I’d changed of course. Showered, scrubbed raw, put on a slick Armani suit for some reason. I guess I needed to offset the bruises with a respectable wardrobe.
Lily a
nd I talked in private, her mother taking the hint to go get a coffee. She’d left on an overnight ferry from Plymouth to Bilbao, and loved the onward train to the south of Spain. Despite the cramped conditions she was mesmerized by the landscape and was welcomed so warmly by more experienced “backpack-people,” as she called them. She avoided hotels and took advice from her new friends and booked into hostels and stayed up late talking and drinking and talking some more. She’d been so happy to listen to other people’s adventures, and although she never fully revealed her own background, she once confessed to being a stripper, and everyone cooed about it sounding exotic rather than sleazy. She hooked up with an American mountain-biker named Kurt, and went with him to Tunisia, where he was due to cycle some route in the Atlas Mountains. When my money stopped flowing to her, she couldn’t resist Facebooking that I ruined her holiday and dumped her like a sack of old meat. This was when her phone automatically checked her in at the souk in which she was drinking with her new beau. When the men took her, they did so quietly, and Kurt thought she’d done a runner on him. She replied on Facebook to say she’d fill him in later, but no—she would not run out on him.
She’d see him soon.
I kissed her forehead and told her I’d take care of her. She could travel as long as she wanted.

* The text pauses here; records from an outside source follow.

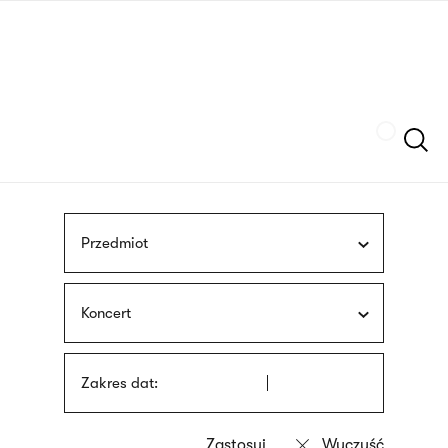
Przejdź
języka
do
migowego
treści
Szukaj
Przedmiot
Koncert
Zakres dat: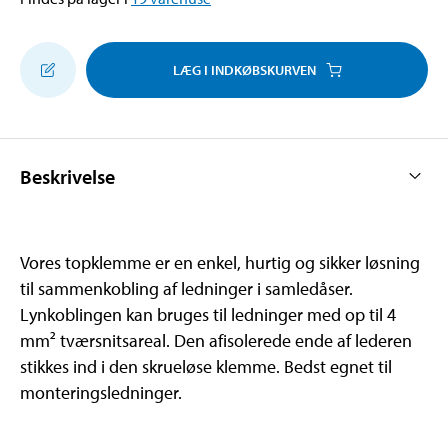
LÆG I INDKØBSKURVEN
Beskrivelse
Vores topklemme er en enkel, hurtig og sikker løsning
til sammenkobling af ledninger i samledåser.
Lynkoblingen kan bruges til ledninger med op til 4
mm² tværsnitsareal. Den afisolerede ende af lederen
stikkes ind i den skrueløse klemme. Bedst egnet til
monteringsledninger.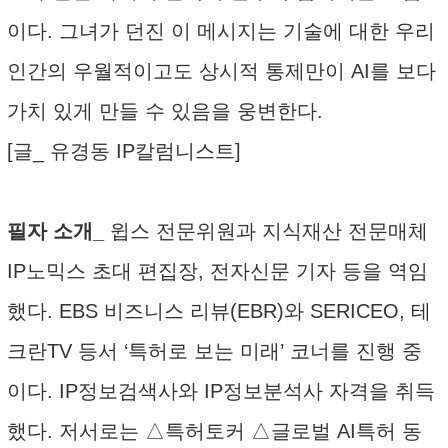
이다. 그녀가 던진 이 메시지는 기술에 대한 우리
인간의 우월적이고도 상시적 통제만이 AI를 보다
가치 있게 만들 수 있음을 웅변한다.
[글_ 유경동 IP칼럼니스트]
필자 소개_
윕스 전문위원과 지식재산 전문매체
IP노믹스 초대 편집장, 전자신문 기자 등을 역임
했다. EBS 비즈니스 리뷰(EBR)와 SERICEO, 테
크란TV 등서 ‘특허로 보는 미래’ 코너를 진행 중
이다. IP정보검색사와 IP정보분석사 자격을 취득
했다. 저서로는 △특허토커 △글로벌 AI특허 동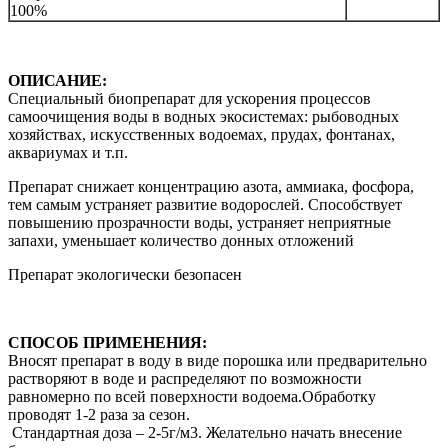
100%
ОПИСАНИЕ:
Специальный биопрепарат для ускорения процессов
самоочищения воды в водных экосистемах: рыбоводных
хозяйствах, искусственных водоемах, прудах, фонтанах,
аквариумах и т.п.
Препарат снижает концентрацию азота, аммиака, фосфора,
тем самым устраняет развитие водорослей. Способствует
повышению прозрачности воды, устраняет неприятные
запахи, уменьшает количество донных отложений
Препарат экологически безопасен
СПОСОБ ПРИМЕНЕНИЯ:
Вносят препарат в воду в виде порошка или предварительно
растворяют в воде и распределяют по возможности
равномерно по всей поверхности водоема.Обработку
проводят 1-2 раза за сезон.
Стандартная доза – 2-5г/м3. Желательно начать внесение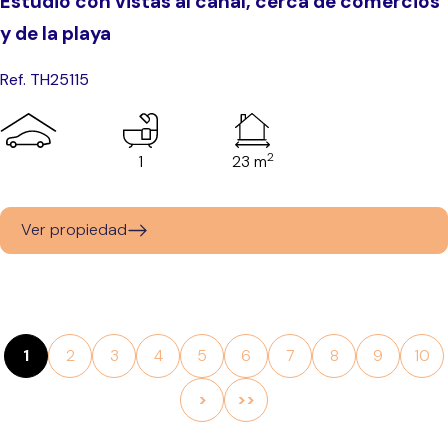
Estudio con vistas al canal, cerca de comercios
y de la playa
Ref. TH25115
2
1
23 m
Ver propiedad
1
2
3
4
5
6
7
8
9
10
>
>>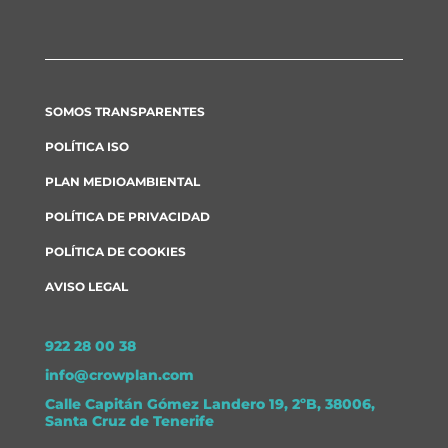
SOMOS TRANSPARENTES
POLÍTICA ISO
PLAN MEDIOAMBIENTAL
POLÍTICA DE PRIVACIDAD
POLÍTICA DE COOKIES
AVISO LEGAL
922 28 00 38
info@crowplan.com
Calle Capitán Gómez Landero 19, 2ºB, 38006,
Santa Cruz de Tenerife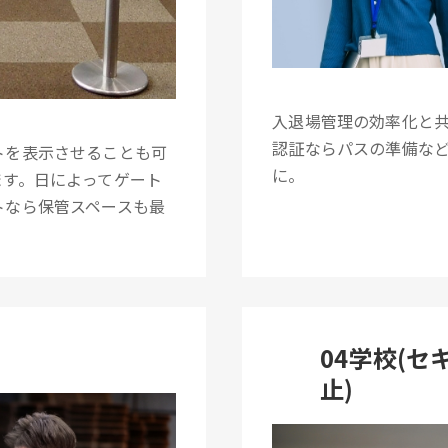
入退場管理の効率化と
認証ならパスの準備な
トを表示させることも可
に。
ます。日によってゲート
トなら保管スペースも最
04学校(
止)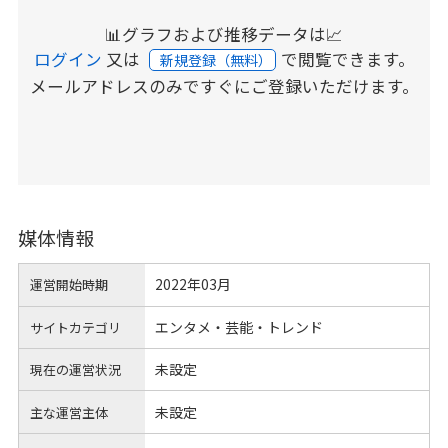
📊グラフおよび推移データは📈
ログイン
又は
で閲覧できます。
新規登録（無料）
メールアドレスのみですぐにご登録いただけます。
媒体情報
2022年03月
運営開始時期
エンタメ・芸能・トレンド
サイトカテゴリ
未設定
現在の運営状況
未設定
主な運営主体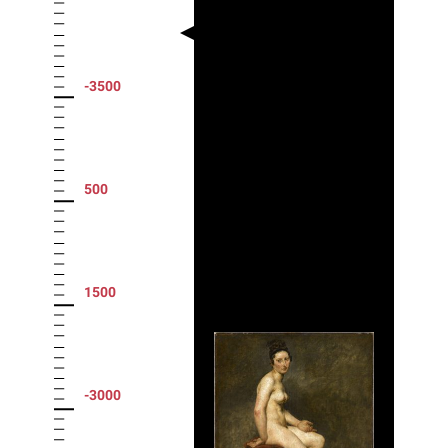
-3500
500
1500
-3000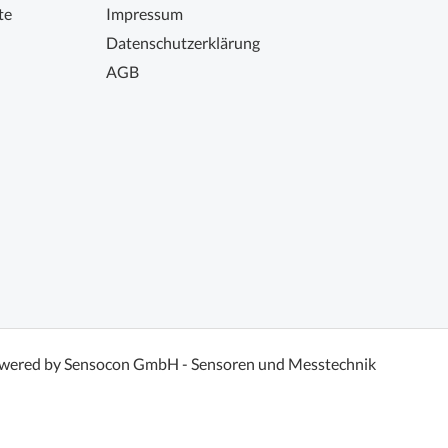
te
Impressum
Datenschutzerklärung
AGB
wered by Sensocon GmbH - Sensoren und Messtechnik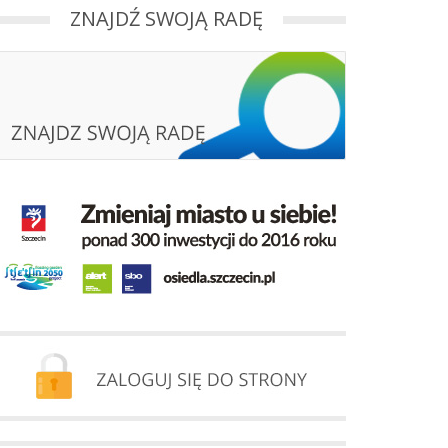
ZNAJDŹ SWOJĄ RADĘ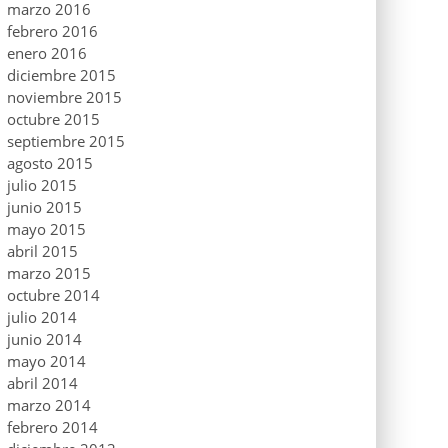
marzo 2016
febrero 2016
enero 2016
diciembre 2015
noviembre 2015
octubre 2015
septiembre 2015
agosto 2015
julio 2015
junio 2015
mayo 2015
abril 2015
marzo 2015
octubre 2014
julio 2014
junio 2014
mayo 2014
abril 2014
marzo 2014
febrero 2014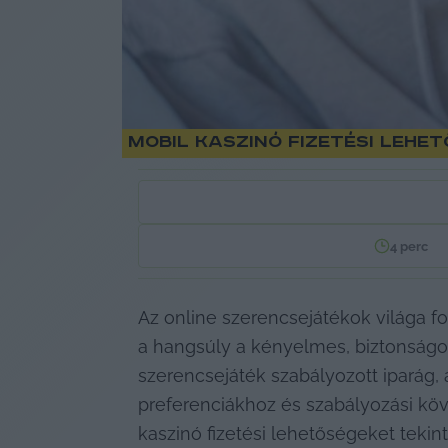
Mobil kaszinó fizetési leh
4
perc
Az online szerencsejátékok világa fo
a hangsúly a kényelmes, biztonságos é
szerencsejáték szabályozott iparág, 
preferenciákhoz és szabályozási kö
kaszinó fizetési lehetőségeket tekinti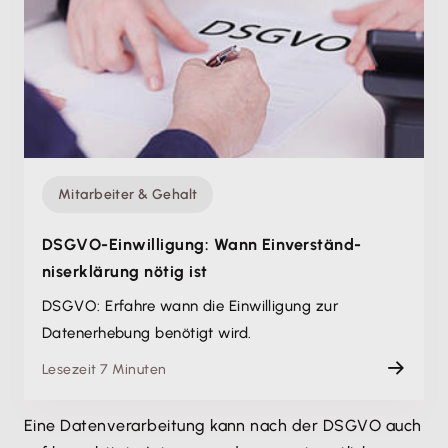
Mitarbeiter & Gehalt
DSGVO-Einwilligung: Wann Einverständ­
niserklärung nötig ist
DSGVO: Erfahre wann die Einwilligung zur
Datenerhebung benötigt wird.
Lesezeit 7 Minuten
Eine Datenverarbeitung kann nach der DSGVO auch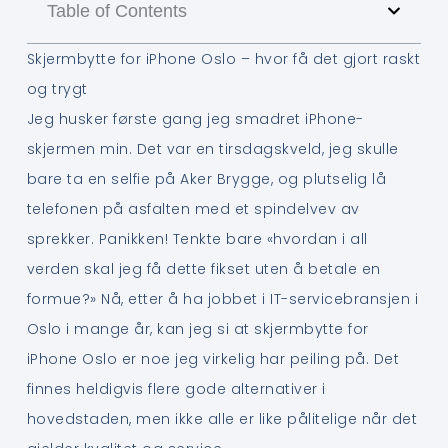
Table of Contents
Skjermbytte for iPhone Oslo – hvor få det gjort raskt
og trygt
Jeg husker første gang jeg smadret iPhone-
skjermen min. Det var en tirsdagskveld, jeg skulle
bare ta en selfie på Aker Brygge, og plutselig lå
telefonen på asfalten med et spindelvev av
sprekker. Panikken! Tenkte bare «hvordan i all
verden skal jeg få dette fikset uten å betale en
formue?» Nå, etter å ha jobbet i IT-servicebransjen i
Oslo i mange år, kan jeg si at skjermbytte for
iPhone Oslo er noe jeg virkelig har peiling på. Det
finnes heldigvis flere gode alternativer i
hovedstaden, men ikke alle er like pålitelige når det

After the hospital, I took a walk to my office building. The top floor was a gaping black frame atop the glass-fronted structure. Police still worked alongside investigators. A black-and-white car guarded the entrance, a uniformed man and woman on duty. I met Roger Gorman at the edge of the cordon, in the courtyard below the charred ruins. He was wearing a red tracksuit, the first time I’d seen him without perfect formal attire.
“Adam, thank God,” he said. “I thought maybe our little rivalry had driven you to suicide.”
They’d extinguished the flames and found bodies. Unidentified at this stage.
“Sadly not,” I said.
“Please, Adam, I am not a monster. I may not like your hippie pacifist nonsense, but I value human life.”
“Just not brown people’s lives, huh? Not the kids your clients sell guns to in war zones around the world?”